Kasia (kasia_s) | 2936 comments Mod
Justin wrote: "Please recommend me some amazing supernatural scary books to read"

The Cabin at the End of the World, by Paul Tremblay was hard to put down.


message 27: by Lora (new)

Lora Milton | 202 comments Justin wrote: "Please recommend me some amazing supernatural scary books to read"

A Halloween Tale by Austin Crawley is pretty amazing.

Other good ghost stories that come to mind are:

Ghost Story by Jeff Brackett by Jeff Brackett, different from the one suggested by people above

Angel Manor by Chantal Noordeloos

A Christmas Tale by Austin Crawley


message 28: by Carrie (last edited Jun 29, 2021 01:14PM) (new)

Carrie  (icanhasbooks) | 79 comments Marie wrote: "I have a few more ghost story books since my last post in here two years ago:

The Haunting of Blackwood House
Ghost House
Linden Manor
[book:ESSIE'S H..."




It makes me happy to see someone recommend Clare McNally


message 29: by Marie (new)

Marie | 3428 comments Carrie wrote: "It makes me happy to see someone recommend Clare McNally.."
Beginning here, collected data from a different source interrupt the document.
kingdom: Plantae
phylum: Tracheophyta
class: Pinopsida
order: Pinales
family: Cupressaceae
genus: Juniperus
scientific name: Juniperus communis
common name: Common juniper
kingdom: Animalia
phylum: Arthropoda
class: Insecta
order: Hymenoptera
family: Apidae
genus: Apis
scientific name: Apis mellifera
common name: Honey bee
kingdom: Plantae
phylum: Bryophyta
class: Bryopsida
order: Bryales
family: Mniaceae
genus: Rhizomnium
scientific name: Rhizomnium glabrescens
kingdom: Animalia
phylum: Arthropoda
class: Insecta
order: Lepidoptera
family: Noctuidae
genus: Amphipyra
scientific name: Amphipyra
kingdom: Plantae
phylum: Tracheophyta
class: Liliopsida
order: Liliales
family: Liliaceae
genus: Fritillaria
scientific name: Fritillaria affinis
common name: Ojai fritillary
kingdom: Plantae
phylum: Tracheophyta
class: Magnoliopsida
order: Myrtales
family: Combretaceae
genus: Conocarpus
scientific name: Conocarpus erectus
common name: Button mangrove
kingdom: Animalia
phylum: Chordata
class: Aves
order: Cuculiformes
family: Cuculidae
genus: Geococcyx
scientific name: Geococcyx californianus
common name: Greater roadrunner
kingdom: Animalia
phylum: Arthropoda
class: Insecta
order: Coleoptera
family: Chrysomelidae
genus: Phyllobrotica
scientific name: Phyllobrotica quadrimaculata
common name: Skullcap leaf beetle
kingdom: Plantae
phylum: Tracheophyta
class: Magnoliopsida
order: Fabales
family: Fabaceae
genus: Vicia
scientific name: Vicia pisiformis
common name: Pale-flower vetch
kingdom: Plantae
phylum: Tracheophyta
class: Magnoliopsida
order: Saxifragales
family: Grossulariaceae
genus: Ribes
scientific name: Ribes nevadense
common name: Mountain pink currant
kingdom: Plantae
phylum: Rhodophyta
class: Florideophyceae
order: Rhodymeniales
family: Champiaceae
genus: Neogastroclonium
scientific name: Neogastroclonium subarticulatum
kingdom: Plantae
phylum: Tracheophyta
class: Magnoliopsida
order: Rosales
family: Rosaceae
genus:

Thank you, Carrie! I read Ghost House and Ghost House Revenge which both were excellent books. The atmospheric haunting was top notch in both books!


message 30: by Mark (new)

Mark Campbell | 12 comments Hi Marie

It's good to know there are other Clare McNally fans out there. I have been a huge Clare fan for years. Since the 1980s. I have about 8 of her books. I love re-reading them. They are a delight to me and are a great inspiration to me as a horror writer who likes to delve into the world of ghosts.

Mark


message 31: by Carrie (new)

Carrie  (icanhasbooks) | 79 comments Marie wrote: "Carrie wrote: "It makes me happy to see someone recommend Clare McNally.."

Thank you, Carrie! I read Ghost House and Ghost House Revenge which both were excellent books. The atmospheric haunting w..."



My favorite of hers is Somebody Come and Play, it's actually one of my childhood/teen years favs. I discovered it in the 90s and that was my introduction to her.


message 32: by Mark (new)

Mark Campbell | 12 comments Hi Carrie

Yes, I love that one as well. I discovered Clare's novels the best part of 40 years ago and I still love them. In fact I am thinking of re-reading them quite soon. I was probably about eighteen when I first came across her novels but they still touch me all these years later. I know some people say Clare's work is best suited for the teenage market but I think anyone of any age can enjoy them. To me they are timeless.

Mark


message 33: by Carrie (new)

Carrie  (icanhasbooks) | 79 comments I bid on a box of most of her books on ebay many many moons ago, still actually haven't read them all yet.


message 34: by Mark (new)

Mark Campbell | 12 comments Anyone here come across Margery Lawrence? I have three ghost story collections by her. They were limited edition volumes. She wrote these collections in the 1920s and 1930s. My favourite collection was her first: 'Nights of the roundtable.' Her ghost stories are fabulous. They have such a wonderful atmosphere and some great twists. I highly recommend her work to any reader out there who would like a good ghost story.


message 35: by Bruce (new)

Bruce | 340 comments I loved The Turn of the Screw by Henry James by Henry James . There is a bit of mystery at the end.